(YOUR GOAL) The records below must be transcribed exactly. Do not include the pictures.

(ENTRIES SUPPLIED)
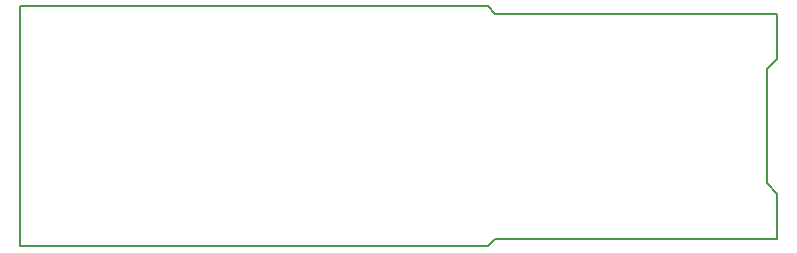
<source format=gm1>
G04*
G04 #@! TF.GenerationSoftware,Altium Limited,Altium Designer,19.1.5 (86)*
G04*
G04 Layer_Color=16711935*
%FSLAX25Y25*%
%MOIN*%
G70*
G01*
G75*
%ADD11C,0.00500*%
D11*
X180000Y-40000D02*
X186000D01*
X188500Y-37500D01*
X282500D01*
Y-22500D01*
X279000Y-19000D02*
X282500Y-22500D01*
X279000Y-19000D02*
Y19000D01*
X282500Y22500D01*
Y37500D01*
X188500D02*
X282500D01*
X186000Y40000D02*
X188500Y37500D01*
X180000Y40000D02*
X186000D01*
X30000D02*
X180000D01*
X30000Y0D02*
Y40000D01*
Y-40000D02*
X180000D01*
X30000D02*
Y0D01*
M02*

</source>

(RESULT BELOW)
<source format=gm1>
G04*
G04 #@! TF.GenerationSoftware,Altium Limited,Altium Designer,19.1.5 (86)*
G04*
G04 Layer_Color=16711935*
%FSLAX25Y25*%
%MOIN*%
G70*
G01*
G75*
%ADD11C,0.00500*%
D11*
X180000Y-40000D02*
X186000D01*
X188500Y-37500D01*
X282500D01*
Y-22500D01*
X279000Y-19000D02*
X282500Y-22500D01*
X279000Y-19000D02*
Y19000D01*
X282500Y22500D01*
Y37500D01*
X188500D02*
X282500D01*
X186000Y40000D02*
X188500Y37500D01*
X180000Y40000D02*
X186000D01*
X30000D02*
X180000D01*
X30000Y0D02*
Y40000D01*
Y-40000D02*
X180000D01*
X30000D02*
Y0D01*
M02*

</source>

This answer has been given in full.